The problem occurred because you've tried employing an average
aggregation strategy. Since tokenizers' unit of calculation is subword
, an aggregation strategy should be employed to reconstruct the original text. In this case, the strategy is determined as not appropriate. For more information check out here!
Another point for keeping in mind is aggregation between the model and tokenizer, each model extracted the problem space using one particular tokenizer and it would function well using the same one!
tokenizer = AutoTokenizer.from_pretrained('xlm-roberta-large-finetuned-conll03-english', add_prefix_space=True)
model = AutoModelForTokenClassification.from_pretrained("xlm-roberta-large-finetuned-conll03-english", use_cache=None, num_labels=2, ignore_mismatched_sizes=True)
pipe = pipeline(task="token-classification", model=model.to("cpu"), binary_output=True, tokenizer=tokenizer)

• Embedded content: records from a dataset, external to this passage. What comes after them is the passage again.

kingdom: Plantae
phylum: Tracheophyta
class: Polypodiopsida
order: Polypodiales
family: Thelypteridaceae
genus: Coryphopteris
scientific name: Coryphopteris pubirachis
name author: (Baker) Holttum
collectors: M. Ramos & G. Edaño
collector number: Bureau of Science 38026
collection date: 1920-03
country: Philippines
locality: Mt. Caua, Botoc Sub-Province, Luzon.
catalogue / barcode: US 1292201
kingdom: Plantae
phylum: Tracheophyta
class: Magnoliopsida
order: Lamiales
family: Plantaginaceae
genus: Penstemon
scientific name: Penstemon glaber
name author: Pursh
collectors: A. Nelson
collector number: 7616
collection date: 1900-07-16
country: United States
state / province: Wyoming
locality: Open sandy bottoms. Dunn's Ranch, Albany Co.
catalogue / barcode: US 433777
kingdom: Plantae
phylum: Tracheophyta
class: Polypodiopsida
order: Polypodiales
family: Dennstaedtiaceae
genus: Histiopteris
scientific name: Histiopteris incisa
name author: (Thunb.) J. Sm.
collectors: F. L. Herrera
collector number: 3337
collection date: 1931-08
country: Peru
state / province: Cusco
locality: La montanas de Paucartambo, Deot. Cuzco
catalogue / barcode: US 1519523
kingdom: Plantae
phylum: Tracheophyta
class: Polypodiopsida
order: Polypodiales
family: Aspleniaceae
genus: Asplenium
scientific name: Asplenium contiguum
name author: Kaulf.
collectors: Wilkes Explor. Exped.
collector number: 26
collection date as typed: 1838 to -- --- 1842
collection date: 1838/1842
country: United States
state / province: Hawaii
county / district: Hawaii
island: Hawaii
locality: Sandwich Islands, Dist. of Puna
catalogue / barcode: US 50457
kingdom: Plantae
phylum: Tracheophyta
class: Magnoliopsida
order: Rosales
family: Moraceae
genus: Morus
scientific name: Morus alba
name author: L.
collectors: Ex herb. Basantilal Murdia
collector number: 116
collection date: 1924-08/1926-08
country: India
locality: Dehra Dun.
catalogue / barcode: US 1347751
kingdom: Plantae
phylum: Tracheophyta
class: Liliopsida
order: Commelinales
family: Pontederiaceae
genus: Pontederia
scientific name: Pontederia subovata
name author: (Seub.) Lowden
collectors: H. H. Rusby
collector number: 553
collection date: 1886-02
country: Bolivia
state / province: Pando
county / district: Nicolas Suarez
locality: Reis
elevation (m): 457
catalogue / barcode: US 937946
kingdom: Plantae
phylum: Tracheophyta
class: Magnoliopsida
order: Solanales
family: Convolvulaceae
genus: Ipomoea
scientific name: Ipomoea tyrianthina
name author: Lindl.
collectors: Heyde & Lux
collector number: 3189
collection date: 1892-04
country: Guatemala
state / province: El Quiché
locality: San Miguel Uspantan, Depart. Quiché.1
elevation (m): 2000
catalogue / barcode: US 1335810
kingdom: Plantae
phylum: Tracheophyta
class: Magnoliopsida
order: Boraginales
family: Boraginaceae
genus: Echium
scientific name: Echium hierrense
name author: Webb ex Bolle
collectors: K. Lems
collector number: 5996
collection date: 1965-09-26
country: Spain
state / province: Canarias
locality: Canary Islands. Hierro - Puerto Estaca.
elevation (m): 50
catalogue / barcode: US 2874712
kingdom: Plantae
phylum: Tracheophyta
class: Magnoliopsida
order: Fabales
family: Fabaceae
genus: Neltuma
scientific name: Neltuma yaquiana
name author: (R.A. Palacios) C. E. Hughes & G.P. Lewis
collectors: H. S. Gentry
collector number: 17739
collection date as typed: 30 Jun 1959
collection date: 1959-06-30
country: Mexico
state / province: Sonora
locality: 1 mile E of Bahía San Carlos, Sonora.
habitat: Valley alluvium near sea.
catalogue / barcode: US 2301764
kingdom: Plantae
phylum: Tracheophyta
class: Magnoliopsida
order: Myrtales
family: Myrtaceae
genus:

pipe('This is a simple test!')
output:
[{'entity': 'LABEL_0',
'score': 0.61674744,
'index': 1,
'word': '▁This',
'start': 0,
'end': 4},
{'entity': 'LABEL_0',
'score': 0.64719814,
'index': 2,
'word': '▁is',
'start': 5,
'end': 7},
{'entity': 'LABEL_0',
'score': 0.6912893,
'index': 3,
'word': '▁a',
'start': 8,
'end': 9},
{'entity': 'LABEL_0',
'score': 0.58730906,
'index': 4,
'word': '▁simple',
'start': 10,
'end': 16},
{'entity': 'LABEL_0',
'score': 0.62718534,
'index': 5,
'word': '▁test',
'start': 17,
'end': 21},
{'entity': 'LABEL_0',
'score': 0.733932,
'index': 6,
'word': '!',
'start': 21,
'end': 22}]